Européennes: quel gachis!

che2.jpgEuropéennes: le MRC refuse l'alliance à gauche et sera absent du scrutin

 
Le Mouvement républicain et citoyen (MRC) a refusé l'alliance à gauche et sera absent des élection européennes de juin, selon la résolution adoptée dimanche lors de son Conseil national.

"Le Conseil national réuni le 22 mars au Kremlin-Bicêtre a constaté que les négociations engagées avec ces organisations (les partis de gauche, ndlr) achoppent sur une divergence de fond quant à la manière de redresser la construction européenne", indique la résolution, transmise à l'AFP.

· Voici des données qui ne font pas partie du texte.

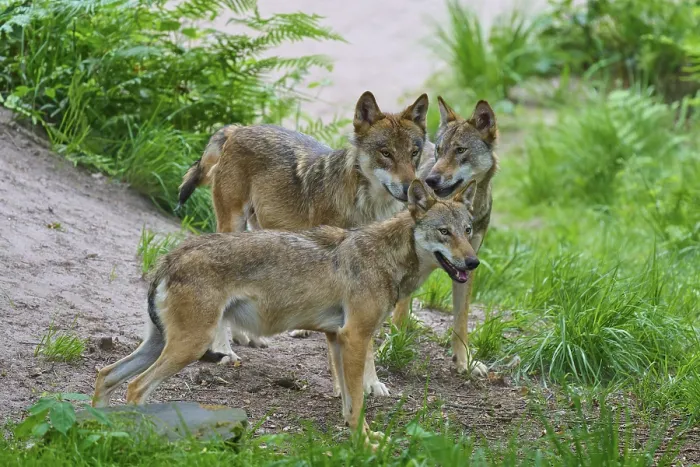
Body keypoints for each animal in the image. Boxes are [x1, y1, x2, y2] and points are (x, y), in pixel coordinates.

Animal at [92, 179, 480, 446]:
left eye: (468, 230)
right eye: (444, 232)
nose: (474, 262)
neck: (386, 257)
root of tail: (172, 256)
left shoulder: (337, 339)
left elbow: (348, 401)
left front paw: (361, 436)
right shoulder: (355, 337)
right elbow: (357, 403)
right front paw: (364, 444)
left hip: (161, 345)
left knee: (106, 374)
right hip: (190, 346)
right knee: (136, 388)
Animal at [177, 91, 429, 395]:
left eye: (413, 153)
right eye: (386, 153)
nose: (409, 187)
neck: (366, 208)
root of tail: (239, 129)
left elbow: (367, 339)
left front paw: (372, 383)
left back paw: (246, 337)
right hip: (233, 224)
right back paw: (225, 349)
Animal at [391, 97, 499, 377]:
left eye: (460, 150)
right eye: (440, 150)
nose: (430, 179)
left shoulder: (468, 261)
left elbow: (461, 320)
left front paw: (464, 361)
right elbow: (399, 313)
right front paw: (393, 347)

"Dans ces conditions, le MRC développera sa propre ligne républicaine. Il publiera son propre texte d’orientation dans les prochains jours. Il préparera les échéances qui viennent et plus particulièrement celles de 2012 qui seules permettront de relever la France et la République et de réorienter vraiment la construction européenne", poursuit le texte.

Le MRC avait reporté du 15 au 22 mars son Conseil national pour trouver un "compromis satisfaisant" avec les autres partis de gauche en vue des élections européennes.
Monsieur Chevénement : il existe d'autres interlocuteurs!!